Let's look at some of the other settings we have configured...

searchAliases = 4 -- keep up to 4 recent indexes with the search alias
searchSuffix = search -- suffix the search alias names with 'search'
deleteOld = false -- do not delete indices when the alias count for the index drops to 0
closeOld = true -- flush and close indices when the alias count for the index drops to 0
optimizeOnRoll = true -- optimize the index when the alias count for the index drops to 1 (search)
optimizeMaxSegments = 2 -- pass max_num_segments=2 when optimizing
settings = elasticsearch settings -- use the specificed settings when creating each new time based index
settingsOnRoll = elasticseach settings -- update the index settings with this when the alias count for the index drops to 1 (search)

You may have as many of these configuration documents as you would like. esroll will find them (even when running) and start using them.

rollUnit is the only configuration option which is required. the defaults for missing options are:

targetIndex          : the ID of the configuration document
rollIncrement        : 1
searchAliases        : 2
searchSuffix         : "search"
deleteOld            : false
closeOld             : false
optimizeOnRoll       : false
optimizeMaxSegments  : do not specify max segments when optimizing
settings             : do not specify settings when creating indexes
settingsOnRoll       : do not update settings on roll

You start esroll as follows:

esroll \[-url ES-REST-URL\] \[-daemon true|false\] \[-pem PATH_TO_PEM_FILE\]

esroll can be run in 2 modes: single shot and daemon mode.

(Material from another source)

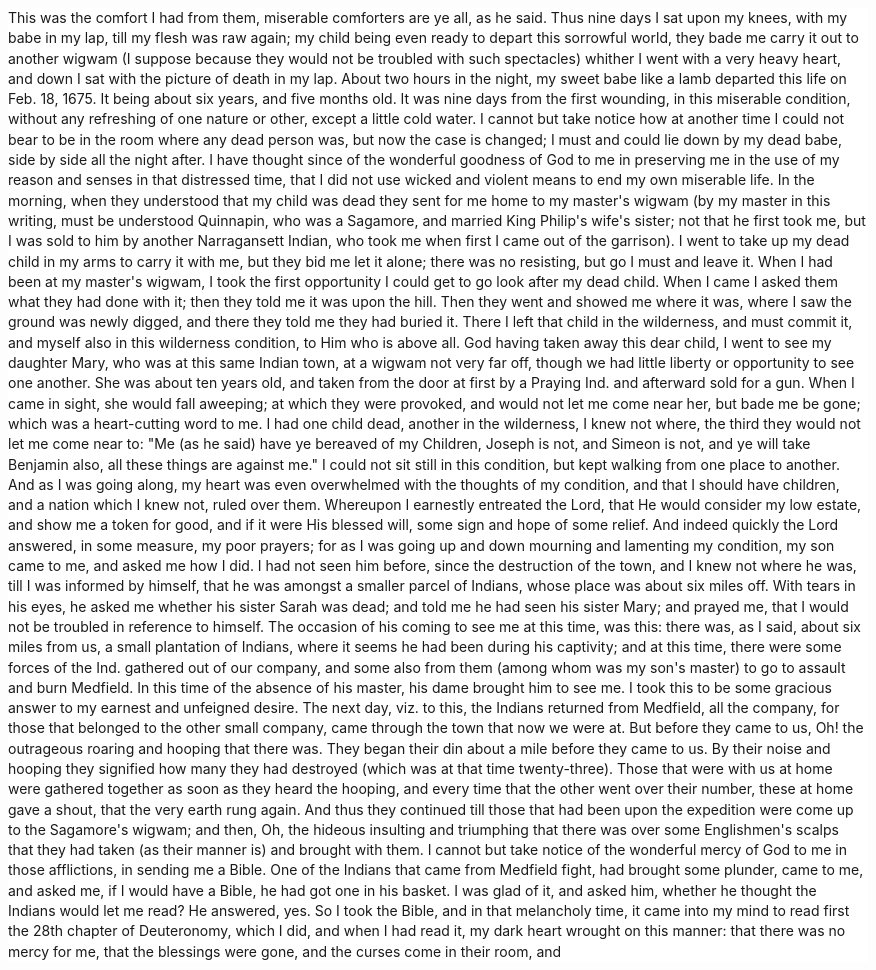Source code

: This was the comfort I had from them, miserable comforters are ye all, as he said. Thus nine days I sat upon my knees, with my babe in my lap, till my flesh was raw again; my child being even ready to depart this sorrowful world, they bade me carry it out to another wigwam (I suppose because they would not be troubled with such spectacles) whither I went with a very heavy heart, and down I sat with the picture of death in my lap. About two hours in the night, my sweet babe like a lamb departed this life on Feb. 18, 1675. It being about six years, and five months old. It was nine days from the first wounding, in this miserable condition, without any refreshing of one nature or other, except a little cold water. I cannot but take notice how at another time I could not bear to be in the room where any dead person was, but now the case is changed; I must and could lie down by my dead babe, side by side all the night after. I have thought since of the wonderful goodness of God to me in preserving me in the use of my reason and senses in that distressed time, that I did not use wicked and violent means to end my own miserable life. In the morning, when they understood that my child was dead they sent for me home to my master's wigwam (by my master in this writing, must be understood Quinnapin, who was a Sagamore, and married King Philip's wife's sister; not that he first took me, but I was sold to him by another Narragansett Indian, who took me when first I came out of the garrison). I went to take up my dead child in my arms to carry it with me, but they bid me let it alone; there was no resisting, but go I must and leave it. When I had been at my master's wigwam, I took the first opportunity I could get to go look after my dead child. When I came I asked them what they had done with it; then they told me it was upon the hill. Then they went and showed me where it was, where I saw the ground was newly digged, and there they told me they had buried it. There I left that child in the wilderness, and must commit it, and myself also in this wilderness condition, to Him who is above all. God having taken away this dear child, I went to see my daughter Mary, who was at this same Indian town, at a wigwam not very far off, though we had little liberty or opportunity to see one another. She was about ten years old, and taken from the door at first by a Praying Ind. and afterward sold for a gun. When I came in sight, she would fall aweeping; at which they were provoked, and would not let me come near her, but bade me be gone; which was a heart-cutting word to me. I had one child dead, another in the wilderness, I knew not where, the third they would not let me come near to: "Me (as he said) have ye bereaved of my Children, Joseph is not, and Simeon is not, and ye will take Benjamin also, all these things are against me." I could not sit still in this condition, but kept walking from one place to another. And as I was going along, my heart was even overwhelmed with the thoughts of my condition, and that I should have children, and a nation which I knew not, ruled over them. Whereupon I earnestly entreated the Lord, that He would consider my low estate, and show me a token for good, and if it were His blessed will, some sign and hope of some relief. And indeed quickly the Lord answered, in some measure, my poor prayers; for as I was going up and down mourning and lamenting my condition, my son came to me, and asked me how I did. I had not seen him before, since the destruction of the town, and I knew not where he was, till I was informed by himself, that he was amongst a smaller parcel of Indians, whose place was about six miles off. With tears in his eyes, he asked me whether his sister Sarah was dead; and told me he had seen his sister Mary; and prayed me, that I would not be troubled in reference to himself. The occasion of his coming to see me at this time, was this: there was, as I said, about six miles from us, a small plantation of Indians, where it seems he had been during his captivity; and at this time, there were some forces of the Ind. gathered out of our company, and some also from them (among whom was my son's master) to go to assault and burn Medfield. In this time of the absence of his master, his dame brought him to see me. I took this to be some gracious answer to my earnest and unfeigned desire. The next day, viz. to this, the Indians returned from Medfield, all the company, for those that belonged to the other small company, came through the town that now we were at. But before they came to us, Oh! the outrageous roaring and hooping that there was. They began their din about a mile before they came to us. By their noise and hooping they signified how many they had destroyed (which was at that time twenty-three). Those that were with us at home were gathered together as soon as they heard the hooping, and every time that the other went over their number, these at home gave a shout, that the very earth rung again. And thus they continued till those that had been upon the expedition were come up to the Sagamore's wigwam; and then, Oh, the hideous insulting and triumphing that there was over some Englishmen's scalps that they had taken (as their manner is) and brought with them. I cannot but take notice of the wonderful mercy of God to me in those afflictions, in sending me a Bible. One of the Indians that came from Medfield fight, had brought some plunder, came to me, and asked me, if I would have a Bible, he had got one in his basket. I was glad of it, and asked him, whether he thought the Indians would let me read? He answered, yes. So I took the Bible, and in that melancholy time, it came into my mind to read first the 28th chapter of Deuteronomy, which I did, and when I had read it, my dark heart wrought on this manner: that there was no mercy for me, that the blessings were gone, and the curses come in their room, and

The single shot mode is the default. In that mode esroll will pull down all the settings documents, run a single roll on each of them and quit. Use this mode if you wish to externally control when rolls are peformed (such as via a cron job). The daemon mode is enabled by supplying -daemon on the command line. In this mode esroll will manage scheduling internally. It will run until it is explicitly stopped and periodically roll indexes according to the settings, updating its configuration dynamically along the way by pulling the most recent versions of the configuration documents.

By default esroll will expect the elasticsearch REST API to be available at http://localhost:9200. If you need to change this supply the -url argument and specify the URL to the elasticsearch REST API.

If you need to install a self-signed certificate for connections to the elasticsearch REST API you can do so using the -pem argument with the path to your PEM file.

Index Templates

Since esroll creates indexes on your behalf you will want to setup Index Templates specifically if you would like to control property mappings for your types. For more information see Index Templates.

Size Based Indexes

A unique feature of esroll is that it supports size based indices. That is you can configure esroll to run its roll algorithm when your primary index reaches a certain number of bytes on disk. esroll uses the cat indices API of elasticsearch to get the size on disk of the index periodically and rolls if it exceeds the configured threshold.

To configure esroll for size based indices you would set the rollUnit to bytes and set the option rollSize to a human readable string representing the maximum size you would like the primary index to grow to. esroll uses the go-humanize library to parse the human readable size that you set on rollSize.

For example, to test this feature you could set a low threshold of 20KB like so:

{
	"targetIndex": "snowball",
	"rollUnit": "bytes",
	"rollSize": "20KB",
	"searchAliases": 4,
	"searchSuffix": "search",
	"deleteOld": false,
	"closeOld": true,
	"optimizeOnRoll": true,
	"settings": {
		"index": {
			"number_of_replicas": 1
		}
	}
}

You can verify the size on disk of indices by using the cat index API. For example:

$ curl localhost:9200/_cat/indices/_all
yellow open esroll                       5 1 1 0  6.2kb  6.2kb
yellow open snowball_2016-06-03-17-38-53 5 1 4 0 22.4kb 22.4kb
yellow open snowball_2016-06-03-17-36-53 5 1 4 0 22.4kb 22.4kb
yellow open snowball_2016-06-03-17-39-23 5 1 0 0   795b   795b
yellow open snowball_2016-06-03-17-35-03 5 1 4 0 22.4kb 22.4kb

Since the size based roll is triggered by a short timeout it's possible that data is able to sneak in before the size check occurs. You can under-size your rollSize value if this is the case to get closer to the desired index size.